ESCALATE_TO_HUMAN + a surviving high-severity risk halts the executor and surfaces a human gate.
This maps to the premortem recommendation semantics in meta-dag-predict.ts lines 542-550.
- Parley decides whether the next wave should run;
session-pr-audit decides
whether the completed wave's code is accounted for. Run both before a manager
launches the next implementation wave.
Key References
-
packages/core/src/context/meta-dag-predict.ts — DecomposerOutput.Subtask.commitment_level
(lines 23-28), PreMortemOutput.recommendation (lines 57-64), wave assembly in the Synthesizer
(lines 558-586).

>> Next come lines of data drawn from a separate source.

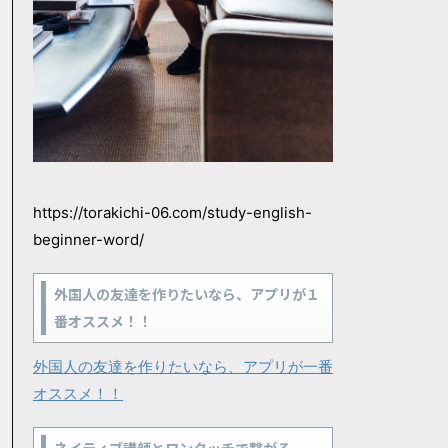
https://torakichi-06.com/study-english-
beginner-word/
外国人の友達を作りたいなら、アプリが１
番オススメ！！
外国人の友達を作りたいなら、アプリが一番
オススメ！！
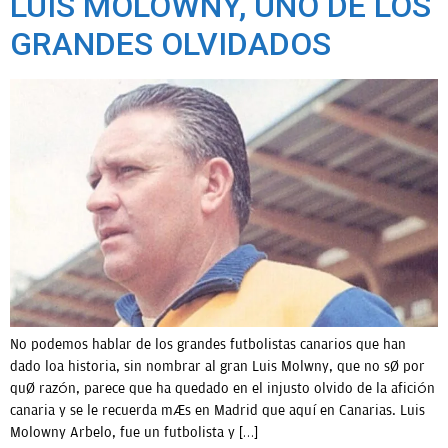
LUIS MOLOWNY, UNO DE LOS
GRANDES OLVIDADOS
No podemos hablar de los grandes futbolistas canarios que han
dado loa historia, sin nombrar al gran Luis Molwny, que no sé por
qué razón, parece que ha quedado en el injusto olvido de la afición
canaria y se le recuerda más en Madrid que aquí en Canarias. Luis
Molowny Arbelo, fue un futbolista y […]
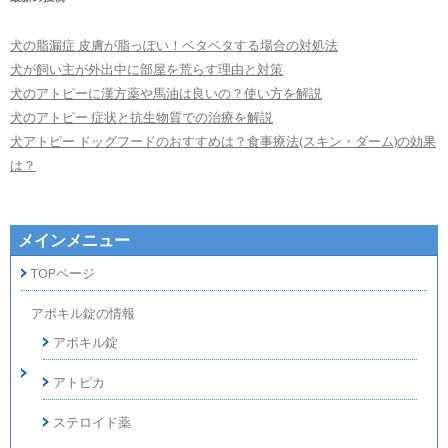
犬の脂漏症 皮膚が脂っぽい！ベタベタする場合の対処法
犬が飼い主が外出中に部屋を荒らす理由と対策
犬のアトピーに漢方薬や馬油は良いの？使い方を解説
犬のアトピー 症状と抗生物質での治療を解説
犬アトピー ドッグフードのおすすめは？食事療法(スキン・ダーム)の効果
は？
メインメニュー
TOPページ
アポキル錠の情報
アポキル錠
アトピカ
ステロイド薬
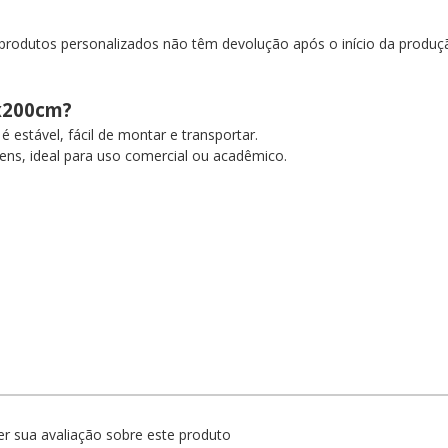
, produtos personalizados não têm devolução após o início da produ
0x200cm?
é estável, fácil de montar e transportar.
ens, ideal para uso comercial ou acadêmico.
r sua avaliação sobre este produto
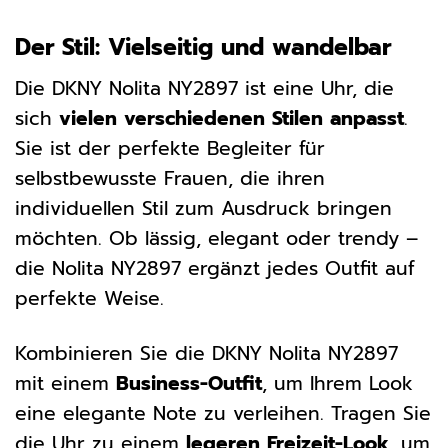
Der Stil: Vielseitig und wandelbar
Die DKNY Nolita NY2897 ist eine Uhr, die
sich
vielen verschiedenen Stilen anpasst
.
Sie ist der perfekte Begleiter für
selbstbewusste Frauen, die ihren
individuellen Stil zum Ausdruck bringen
möchten. Ob lässig, elegant oder trendy –
die Nolita NY2897 ergänzt jedes Outfit auf
perfekte Weise.
Kombinieren Sie die DKNY Nolita NY2897
mit einem
Business-Outfit
, um Ihrem Look
eine elegante Note zu verleihen. Tragen Sie
die Uhr zu einem
legeren Freizeit-Look
, um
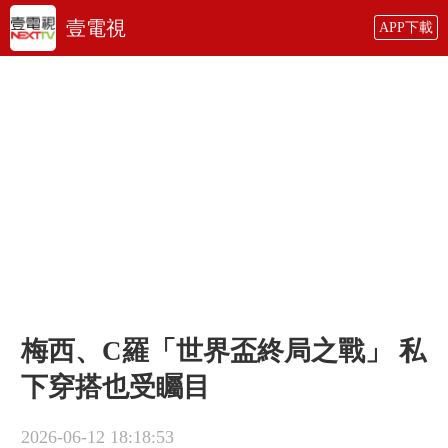
壹電視
APP下載
梅西、C羅「世界盃終局之戰」 私
下穿搭也受矚目
2026-06-12 18:18:53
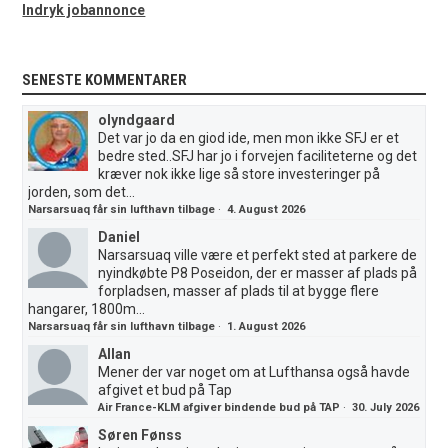
Indryk jobannonce
SENESTE KOMMENTARER
olyndgaard
Det var jo da en giod ide, men mon ikke SFJ er et
bedre sted..SFJ har jo i forvejen faciliteterne og det
kræver nok ikke lige så store investeringer på
jorden, som det...
Narsarsuaq får sin lufthavn tilbage
·
4. August 2026
Daniel
Narsarsuaq ville være et perfekt sted at parkere de
nyindkøbte P8 Poseidon, der er masser af plads på
forpladsen, masser af plads til at bygge flere
hangarer, 1800m...
Narsarsuaq får sin lufthavn tilbage
·
1. August 2026
Allan
Mener der var noget om at Lufthansa også havde
afgivet et bud på Tap
Air France-KLM afgiver bindende bud på TAP
·
30. July 2026
Søren Fønss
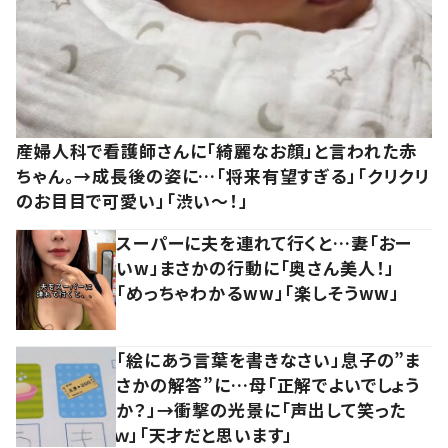
産婦人科で看護師さんに「綺麗なお顔」と言われた赤
ちゃん。→成長後の姿に…「将来有望すぎる」「クリクリ
のお目目で可愛い」「渋い～！」
スーパーに夫を連れて行くと…妻「おー
いw」まさかの行動に「奥さん美人！」
「めっちゃわかるww」「楽しそうww」
「絵にあう言葉を書きなさい」息子の”ま
さかの解答”に…母「正解でよいでしょう
か？」→衝撃の光景に「声出して笑った
ｗ」「天才だと思います」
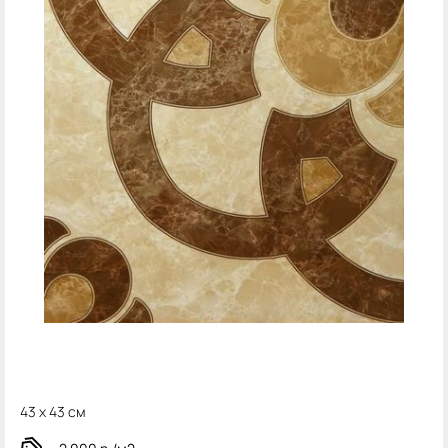
43 x 43 см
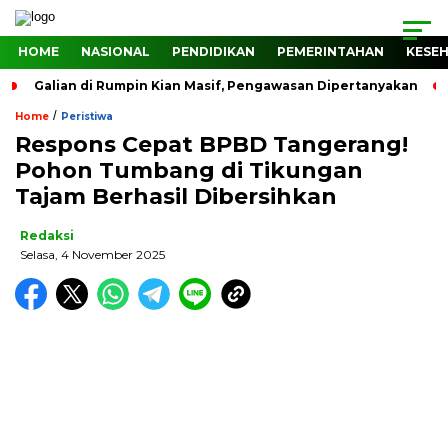
HOME
NASIONAL
PENDIDIKAN
PEMERINTAHAN
KESE
Galian di Rumpin Kian Masif, Pengawasan Dipertanyakan
/
Home
Peristiwa
Respons Cepat BPBD Tangerang!
Pohon Tumbang di Tikungan
Tajam Berhasil Dibersihkan
Redaksi
Selasa, 4 November 2025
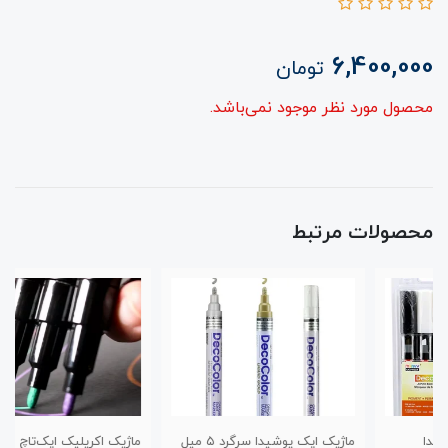
6,400,000
تومان
محصول مورد نظر موجود نمی‌باشد.
محصولات مرتبط
ماژیک اپک یوشیدا سرگرد ۵ میل
ماژیک اکریلیک اپک‌تاچ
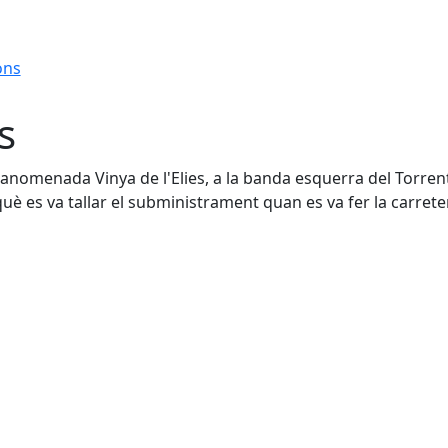
ons
s
a anomenada Vinya de l'Elies, a la banda esquerra del Torren
uè es va tallar el subministrament quan es va fer la carrete
Leaflet
| ©
OpenStreetMap
con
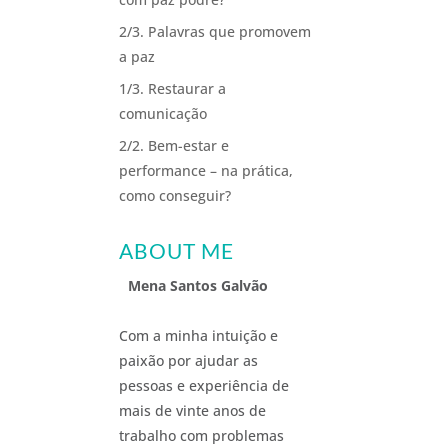
2/3. Palavras que promovem
a paz
1/3. Restaurar a
comunicação
2/2. Bem-estar e
performance – na prática,
como conseguir?
ABOUT ME
Mena Santos Galvão
Com a minha intuição e
paixão por ajudar as
pessoas e experiência de
mais de vinte anos de
trabalho com problemas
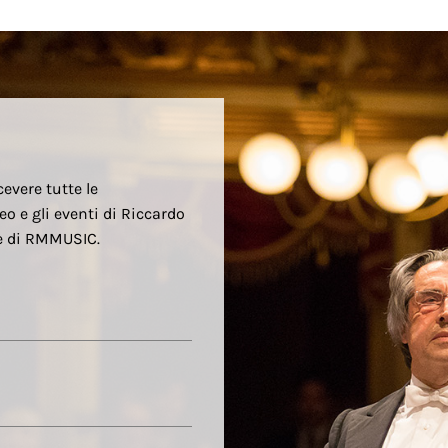
cevere tutte le
eo e gli eventi di Riccardo
re di RMMUSIC.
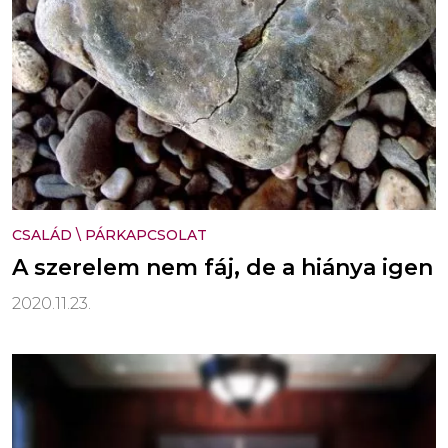
CSALÁD
\
PÁRKAPCSOLAT
A szerelem nem fáj, de a hiánya igen
2020.11.23.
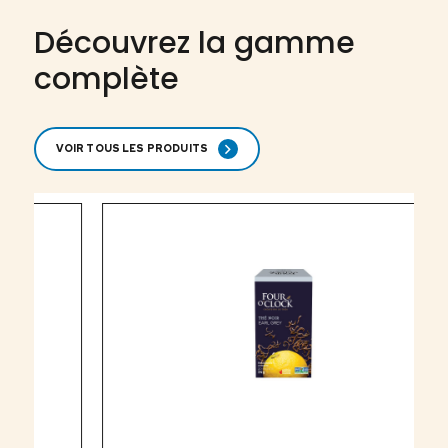
Découvrez la gamme
complète
VOIR TOUS LES PRODUITS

The commitment_level enum and premortem thresholds are the source of truth for
parley trigger conditions.
-
packages/core/src/topologies/swarm.ts — executeSwarm (lines 162-327). Contrast: swarm
convergence is reactive (idle-timeout, vote, quality-threshold on a message bus); parley is
structural (scheduled at wave boundaries in a DAG). Both are coordination mechanisms but operate
at different abstraction levels and on different topologies.
-
Klein, G. (1993). "A recognition-primed decision (RPD) model of rapid decision making."
In G. Klein et al. (Eds.), Decision Making in Action: Models and Methods. The formation-break
model in military planning (after each maneuver element reports in, commanders reassess and
re-issue orders) is the direct analogue to wave-by-wave parley.
-
Kahneman, D. & Klein, G. (2009). "Conditions for intuitive expertise: A failure to disagree."
American Psychologist, 64(6), 515–526. COMMITTED vs. TENTATIVE vs. EXPLORATORY maps to the
spectrum from high-validity environments (pattern recognition, commit) to low-validity environments
(uncertainty, parley required). Parley is the mechanism that converts low-validity planning nodes
into high-validity execution nodes before they run.